Mouldy Old Dough

1972’s unlikely classic hit

It’s the oddest single you can imagine but there is something impossibly catchy about `Mouldy Old Dough`. It takes elements that you would never think might make a hit and somehow it works. A bouncy tune led by an old bar room piano, no lyrics except someone growling “mouldy old dough” every so often and a group with the unlikely moniker of Lieutenant Pigeon fronted by someone’s mum. Yet the tune is contagiously memorable and that piano has the slightest echo on it (possibly a result of two pianists) and you keep thinking; is this mouldy dough money or baking related? What is the song about?  Who was Lieutenant Pigeon and is he now promoted to General Pigeon? If you've never heard it, here it is...

The song’s origins are suitably quirky. It was written by two members of the group Stavely Makepeace, Nigel Fletcher and Rob Woodward and recorded in 1971 in the front room of the latter’s house in Coventry with his 59 year old mum Hilda Woodward playing one of two pianos. Despite such homespun origins the production give the piano a sharpness that makes the melody more memorable and there’s a warmth to the song despite the odd vocal moments. The group were already somewhat experimental and Hilda’s honky tonk piano playing was a regular feature of their material. Hilda was a piano teacher and bore a resemblance to Mrs Mills the world’s only other famous ivory tickling middle aged woman. For some reason record company Decca Records wanted the group to use a different name for the song hence Lieutenant Pigeon was born.
The song flopped in the UK initially but became a hit in Belgium after it was for some reason used as the theme music for a current affairs programme.  Decca then re-released it in the UK and it reached number one in October 1972 selling nearly 800,000 copies, becoming the second biggest selling single of the year and even winning an Ivor Novello Songwriting Award. Unsurprisingly it remains the only UK number one to feature a mother and son.
As for that title, it seems it is nothing to do with either bread or money but has often been seen as an adaptation of a meaningless 1920s phrase “vo-de-o-vo” which featured in songs of the period. More recently however Nigel Fletcher has said the song was actually named after a horse or possibly was an old Irish phrase. There must have been something very strong in Hilda’s tea that day! The Xmas Top of the Pops version incidentally is a hoot as the obvously well watered group mess about and sing "dirty old man" at one point instead of "mouldy old dough" and nobody claps in time!
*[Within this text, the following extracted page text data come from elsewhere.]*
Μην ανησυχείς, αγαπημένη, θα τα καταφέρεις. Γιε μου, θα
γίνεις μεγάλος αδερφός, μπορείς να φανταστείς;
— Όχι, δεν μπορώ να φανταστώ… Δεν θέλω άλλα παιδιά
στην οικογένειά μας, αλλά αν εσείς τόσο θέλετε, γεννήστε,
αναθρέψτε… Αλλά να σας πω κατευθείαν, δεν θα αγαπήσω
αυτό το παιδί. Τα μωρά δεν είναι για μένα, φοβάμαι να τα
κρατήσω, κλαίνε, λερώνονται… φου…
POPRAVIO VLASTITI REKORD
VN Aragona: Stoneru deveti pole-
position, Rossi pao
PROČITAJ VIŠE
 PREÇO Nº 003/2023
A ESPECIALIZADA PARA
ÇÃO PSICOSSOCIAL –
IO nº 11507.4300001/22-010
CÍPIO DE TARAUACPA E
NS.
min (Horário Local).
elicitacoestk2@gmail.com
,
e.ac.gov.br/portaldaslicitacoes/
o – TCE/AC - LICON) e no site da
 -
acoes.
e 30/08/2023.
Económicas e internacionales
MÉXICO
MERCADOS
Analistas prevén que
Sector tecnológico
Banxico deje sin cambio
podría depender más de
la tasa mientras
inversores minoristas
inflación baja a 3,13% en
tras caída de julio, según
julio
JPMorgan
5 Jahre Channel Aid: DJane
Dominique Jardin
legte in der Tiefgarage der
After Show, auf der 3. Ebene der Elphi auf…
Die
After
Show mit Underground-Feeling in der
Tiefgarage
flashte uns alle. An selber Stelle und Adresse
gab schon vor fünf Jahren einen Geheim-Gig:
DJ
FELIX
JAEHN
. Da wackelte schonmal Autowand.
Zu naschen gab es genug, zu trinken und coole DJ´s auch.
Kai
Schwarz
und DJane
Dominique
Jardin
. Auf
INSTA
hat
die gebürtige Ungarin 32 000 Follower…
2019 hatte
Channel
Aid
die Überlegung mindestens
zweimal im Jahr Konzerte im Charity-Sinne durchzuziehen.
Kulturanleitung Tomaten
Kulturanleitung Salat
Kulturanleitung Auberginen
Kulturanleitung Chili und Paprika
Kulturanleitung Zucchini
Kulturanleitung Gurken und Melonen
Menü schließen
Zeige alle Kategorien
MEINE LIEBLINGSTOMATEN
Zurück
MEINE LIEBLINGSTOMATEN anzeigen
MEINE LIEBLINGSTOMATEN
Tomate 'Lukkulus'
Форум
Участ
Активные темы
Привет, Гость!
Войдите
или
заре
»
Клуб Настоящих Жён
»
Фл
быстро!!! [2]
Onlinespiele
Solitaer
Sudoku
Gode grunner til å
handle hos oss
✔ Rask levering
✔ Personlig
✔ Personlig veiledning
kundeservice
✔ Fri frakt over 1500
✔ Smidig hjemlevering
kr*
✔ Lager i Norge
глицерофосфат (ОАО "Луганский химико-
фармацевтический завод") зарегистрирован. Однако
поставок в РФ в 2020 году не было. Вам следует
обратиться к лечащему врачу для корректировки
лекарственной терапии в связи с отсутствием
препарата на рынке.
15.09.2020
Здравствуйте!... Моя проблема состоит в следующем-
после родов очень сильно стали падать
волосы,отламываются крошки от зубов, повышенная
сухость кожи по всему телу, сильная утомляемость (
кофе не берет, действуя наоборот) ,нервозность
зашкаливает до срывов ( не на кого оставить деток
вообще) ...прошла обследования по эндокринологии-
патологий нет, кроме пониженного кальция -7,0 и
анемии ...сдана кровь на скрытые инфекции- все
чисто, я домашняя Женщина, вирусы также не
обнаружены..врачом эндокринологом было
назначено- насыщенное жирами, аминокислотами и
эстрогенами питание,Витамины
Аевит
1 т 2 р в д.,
In the Seventies the appearance of Lieutenant Pigeon probably didn’t seem as odd as it does now. This was after all the period when there were hits for the Royal Scots Dragoons bagpipe band, children’s choirs and assorted blokes sporting bacofoil and glitter!
The song’s success meant that Lieutenant Pigeon became an ongoing concern for a while releasing three albums. Though follow up single ` And The Fun Goes On` flopped being a bit too downbeat and reverb heavy, it sounds too unlike them. And is Hilda even on it? They did have another minor hit though with `Desperate Dan` which reached number 17 in the UK in 1973. They continued until 1978 scoring a big Australian hit in 1974 with a cover version of `I’ll Take You Home Again Kathleen`, which sutis them perfectly though seems a bit rushed. This appears to include a bizarre high pitched backing vocal.
It's amazing what they could coax out of the same formula- the 1976 single `Goodbye` includes the flutes and pianos and no lyrics but another catchy song. They did play live on mini tours though apparently Hilda was quite prepared to tour properly but the others thought better of it!  The group reformed in the Eighties and both Woodward and Fletcher continue to produce unusual music to this day though Hilda passed away in 1999.
The song still pops up from time to time on 70s compilations and  if you’re a fan of Oldham Athletic Football Club you’ll know that the tune is played over the tannoy at home games. As if the whole thing wasn't bizarre enough, when the song was topping the UK charts, across the water Chuck Berry's `My Ding-a-Ling` was at number one in the US. And that happened to have been recorded in Coventry!!